Laval, 1892 – Laval, 1972
Henri Trouillard, d’un tempérament tourmenté, a vécu de nombreuses aventures et épreuves. Son enfance en Mayenne est difficile : il est placé comme garçon vacher à 11 ans puis entre en apprentissage pour apprendre la profession de menuisier. Orphelin à 15 ans, il vit de petits métiers puis part pour un tour de France au cours duquel il est souvent en proie à la misère et à la faim. Pendant la 1ère guerre mondiale, il est fait prisonnier en 1916, s’évade puis s’engage dans les bataillons d’Afrique du Nord. De retour à Laval, il se marie, ouvre une entreprise de menuiserie et un atelier de peinture.
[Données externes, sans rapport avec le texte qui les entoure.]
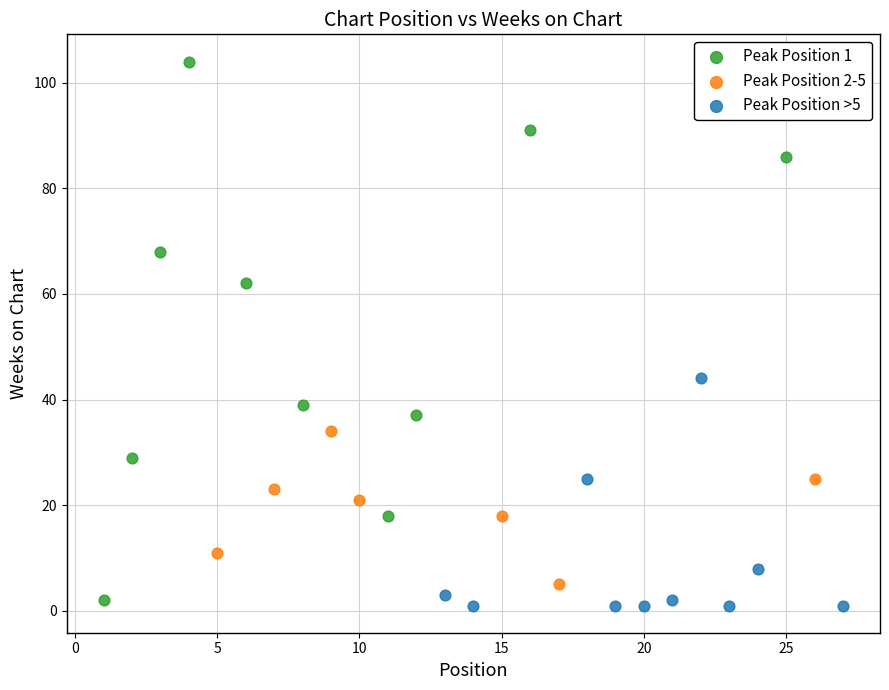

Which series has the largest Y range (max minus min)?

Peak Position 1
Ses œuvres, controversées mais recherchées par les amateurs et collectionneurs, sont exposées dès 1957. Sa fin de vie est difficile, et Trouillard, très isolé, meurt dans la misère.
L’artiste est un passionné d’histoire, obsédé par la question de l’origine et du devenir de l’homme. Il lit énormément, suit les recherches archéologiques en Mayenne et se documente dans les revues scientifiques. Son intérêt pour l’histoire naturelle, sa passion pour la Préhistoire et ses réflexions sur l’évolution de l’humanité nourrissent toute son œuvre.
Henri Trouillard, comme ses confrères autodidactes, ignore au début de sa carrière tout des techniques de dessin. Sa formation d’ébéniste, sa carrière de brocanteur et ses rencontres, notamment avec Robert Tatin, lui offrent cependant une forme d’apprentissage et de précieux conseils techniques. Ainsi l’artiste, soucieux de réaliser des tableaux équilibrés dans leurs compositions, se met à réaliser des études préparatoires pour préparer ses toiles, comme c’est le cas pour cette étude de l’œuvre Autrefois n°2, exposée en salle « Obsessions » du Musée.
Autrefois n°1 et Autrefois n°2 évoquent l’évolution des espèces animales et végétales. Dans Autrefois n°1, sont mis en parallèle un paysage fluvial, d’où surgissent de grandes plantes exotiques, où s’affrontent des animaux disparus, et un paysage bucolique, paisible, qui n’est pas sans rappeler les campagnes mayennaises. L’œuvre Autrefois n°2 est quant à elle plus dense et luxuriante. Il s’agit d’une sorte de catalogue de la faune et de la flore : l’artiste y a représenté une multitude d’espèces animales, de plantes et de fleurs, avec un grand souci du détail ; aucune espèce n’est représentée deux fois, Trouillard cherchant ici à faire découvrir l’extraordinaire inventivité de la nature.
Au-delà de cette visée scientifique, documentaire, du travail de l’artiste, se développent des figures d’inspiration allégorique, parfois complexes et mystérieuses : l’Ouroboros, ce serpent qui se mord la queue, symbole d’éternité, revient toujours, comme un leitmotiv.
Vingt-deux années séparent les deux toiles exposées au Musée de Laval, Autrefois n°1 et Autrefois n°2 : ces œuvres illustrent donc d’une façon particulièrement forte la méditation de toute une vie qu’a menée l’artiste. Avec une minutie et un grand sens du détail, il livre des œuvres poétiques, qui ne sont autres que le support de ses considérations philosophiques : dans ces temps troublés par les guerres et la question atomique, l’artiste tourmenté veut rappeler à l’humain quelle est sa source, et par là même, sa nature.
Dans Étude préparatoire de Autrefois n°2, l’observateur retrouve une certaine logique d’accumulation, avec un paysage où se mêlent nature, hommes, animaux mais aussi créatures fantastiques. L’étude préparatoire est un bon moyen pour l’artiste d’organiser tous ces éléments au sein d’un même espace, qui est celui de la toile. L’un des éléments phares du tableau est l’Ouroboros, symbole d’éternité représenté par un serpent qui se mord la queue : on le retrouve ici simplement suggéré par un cercle vierge au centre de l’œuvre. Ce cercle semble par ailleurs ne pas appartenir au même espace-temps que les éléments peints sur le reste de la toile. De plus, le paysage à l’intérieur paraît plus en profondeur, en comparaison avec la ligne d’horizon en bas à droite du tableau qui s’arrête aux buissons. D’autre part, la forme de l’Ouroboros attire le regard : on peut dire que l’artiste, de cette manière, crée une mise en abîme du cadre.